Il woke allunga le mani sul mondo Disney
C’era una volta un gruppo imprenditoriale che faceva sognare fanciulle e ragazzini con storie di cavalieri coraggiosi e di principesse prigioniere. Il nuovo pensiero woke, però, comincia a farsi sempre più spazio ed allora basta con le storie di femminucce e finiti i racconti eteronormalizzati, evviva la diversità e largo agli LGBTQ+IA.
Questa è pressappoco la storia che ha vissuto in questi ultimi anni la Disney.
Nonostante il lancio di una propria piattaforma video Disney+ con serie e film progressisti che non hanno niente da invidiare al wokismo di Netflix, le cose non si sono normalizzate. In realtà esiste una strategia commerciale ben sperimentata. Dietro questa voglia di diversità, di differenziazioni e di progresso, la Walt Disney Company cerca di attirare un pubblico sempre più giovane, sempre più sedotto dai contenuti numerici.
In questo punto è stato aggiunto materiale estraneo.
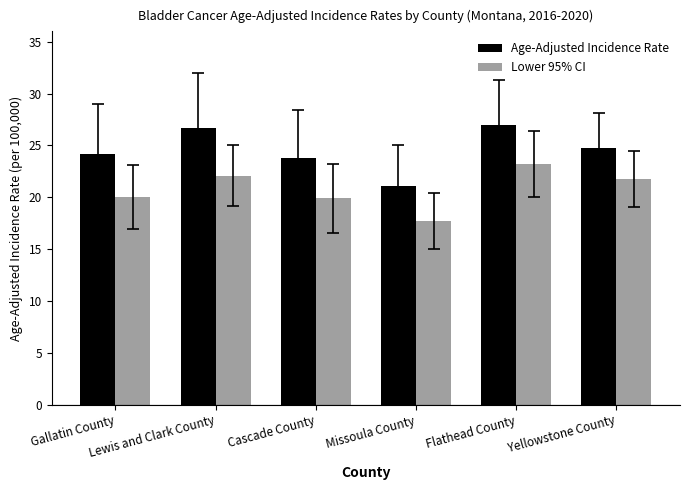

List the series in order of their peak value, lowest first.

Lower 95% CI, Age-Adjusted Incidence Rate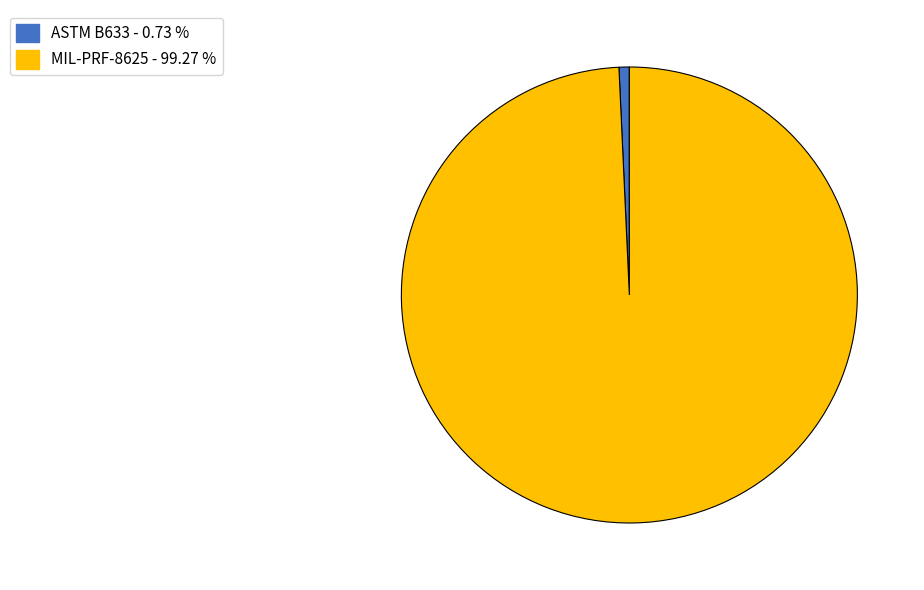

Do ASTM B633 and MIL-PRF-8625 together represent more than half of the pie?

Yes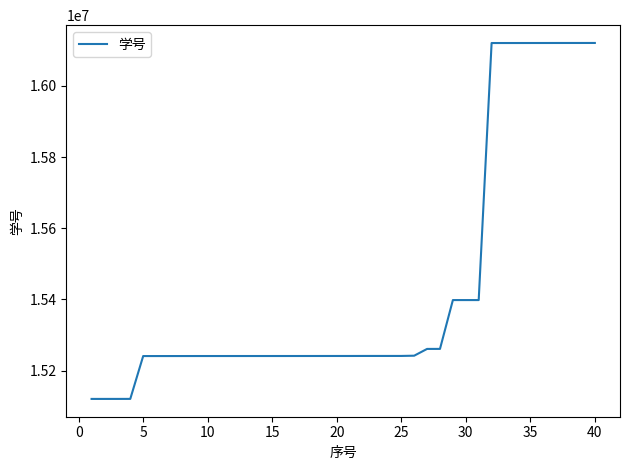

What is the difference between the maximum and minimum values?

1000092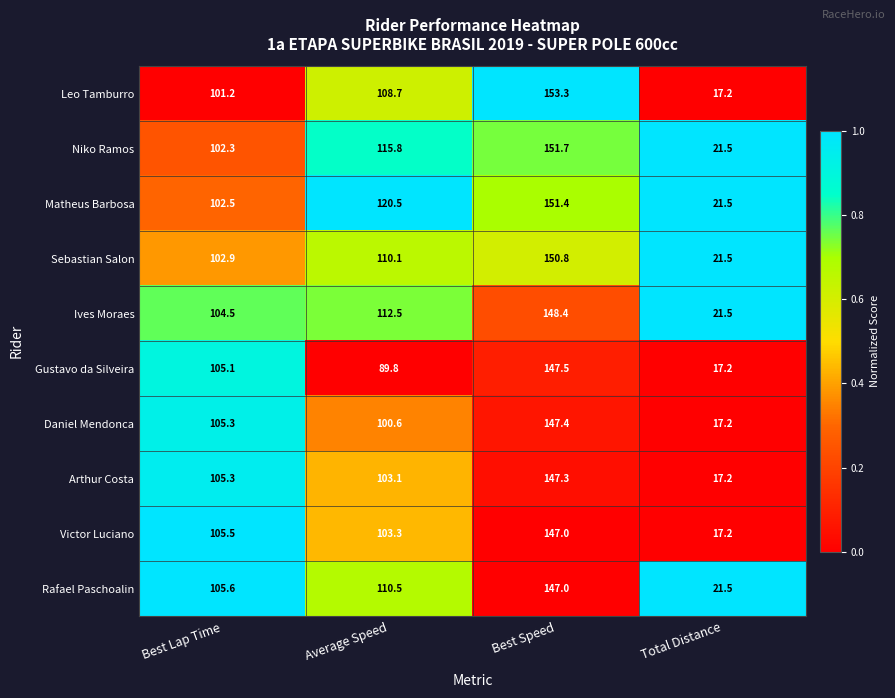

The value of Victor Luciano at Average Speed is 103.3. True or false?

True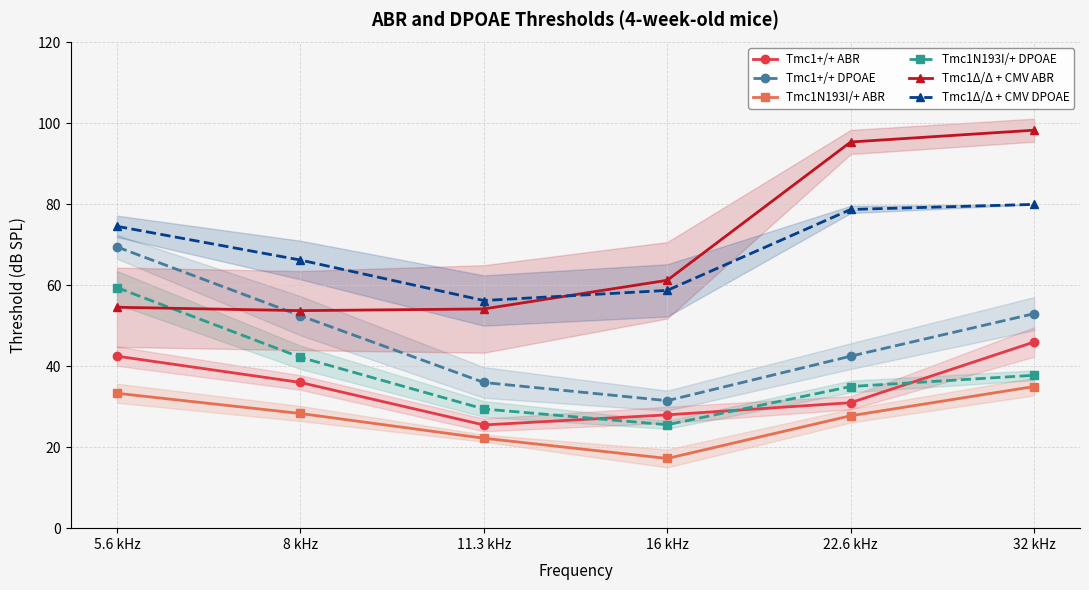

Between 5.6 kHz and 11.3 kHz, which series saw the biggest shift?

Tmc1+/+ DPOAE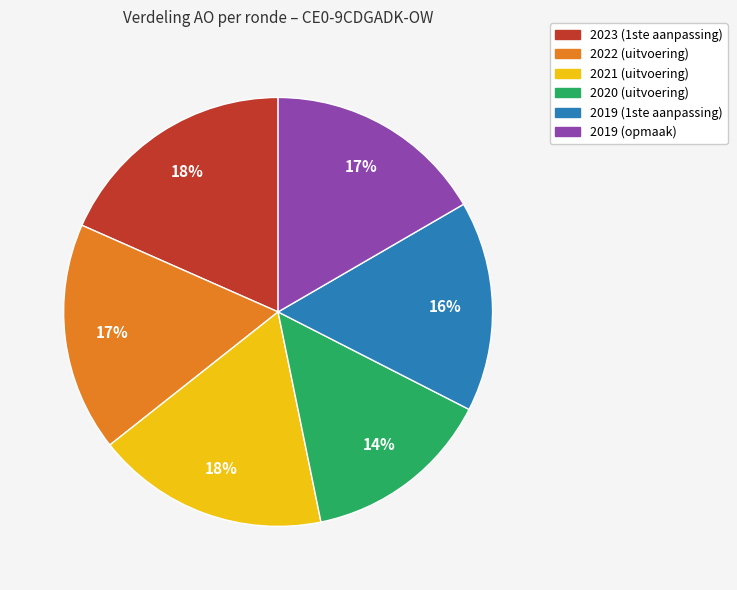

How many slices are in this pie chart?

6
A voler spingere troppo la leva del progressismo però la Disney&Co ha finito per stancare la gente.
Disney+ subisce l’orientamento politico troppo azzardato delle produzioni: negli ultimi tre mesi dello scorso anno più di 2,4 milioni di spettatori hanno abbandonato una piattaforma che dopo una crescita stupefacente, vede un’inesorabile fuga anche degli abbonati, una crisi che si aggiunge agli 11,3 miliardi di dollari di perdita accumulate dal giorno dal suo lancio.
Oggi alla Disney ci si chiede di chi sia la responsabilità di questo fallimento, ma Topolino finge di non capire.
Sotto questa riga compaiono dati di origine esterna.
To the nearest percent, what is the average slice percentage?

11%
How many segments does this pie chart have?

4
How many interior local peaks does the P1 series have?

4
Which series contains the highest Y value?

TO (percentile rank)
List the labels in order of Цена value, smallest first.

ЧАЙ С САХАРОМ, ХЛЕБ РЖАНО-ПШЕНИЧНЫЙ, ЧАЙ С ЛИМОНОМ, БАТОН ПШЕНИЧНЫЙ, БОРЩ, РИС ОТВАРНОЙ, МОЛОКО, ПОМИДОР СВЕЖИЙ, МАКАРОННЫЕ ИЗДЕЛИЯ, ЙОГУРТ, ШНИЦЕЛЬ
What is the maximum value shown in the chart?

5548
Dall’inizio del 2021 la piattaforma digitale Disney+ aveva deciso di avviare una rivisitazione profonda. Così film come Peter Pan, Gli Ariostogatti e L’elefantino Dumbo erano caduti sotto la scure del censore per lottare l’insostenibile razzismo che veicolano queste pellicole per bambini. Su questa linea la ditta aveva preannunciato una rivisitazione dello spettacolo “Bella e la Bestia”, dove Bella sarebbe diventata grossa, nera e alternativa queer. Dopo la sirenetta nera, gli impiegati gender-fluid, le quote di omosessuali e la soppressione dei 7 nani, la linea Biancaneve venne definitivamente oltrepassata. Un’implicazione politica troppo spinta che alla fine è costata molto cara al presidente Chapek.
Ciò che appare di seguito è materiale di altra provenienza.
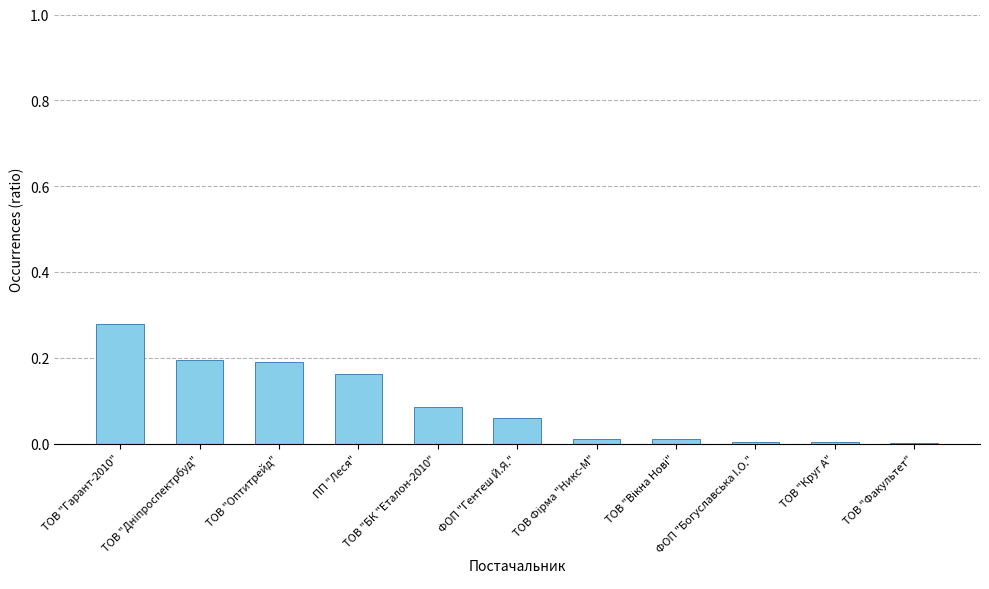

Between ТОВ "Оптитрейд" and ТОВ Фірма "Никс-М", which is larger?

ТОВ "Оптитрейд"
Nel marzo del 2022 lo stato della Florida ha votato una legge contro la propaganda LGBTQ+1 nelle scuole , legge contestata duramente dall’ex presidente della Disney, Bob Chapek con la conseguenza che il repubblicano governatore Ron DeSanctis ha imposto anche la fine dello statuto fiscale particolare che beneficiava il locale parco d’attrazione Disney World. La maggioranza degli azionisti allora intimava alla Disney di non prendere posizioni politiche in contrasto con le attività commerciali principali. Una dichiarazione che è costata la dimissione di Chapek .
“Noi ci allegrammo e tosto tornò in pianto” (Inferno di Dante) perché il ritorno di Bob Iger alla testa del gruppo aveva acceso la speranza di un cambio di rotta ma l‘avanzata LGBT+q del gigante dell’industria del divertimento, continua oggi con una nuova serie animata: L’orgoglio di una famiglia , serie destinata ad un pubblico giovane che presenta un adolescente nero adottato da due omosessuali che parte alla scoperta della storia dello schiavismo Usa.
Un cambiamento di rotte di 360° di Bob Iger che aveva dichiarato di non voler più polemiche e di non cercare temi di impatto negativo per la ditta. Ed in questo Iger è sembrato proprio topolino impegnato come mago con gli attrezzi del prestigiatore che getta polvere negli occhi del pubblico. Niente di nuovo però: è questa la magia del mondo Disney.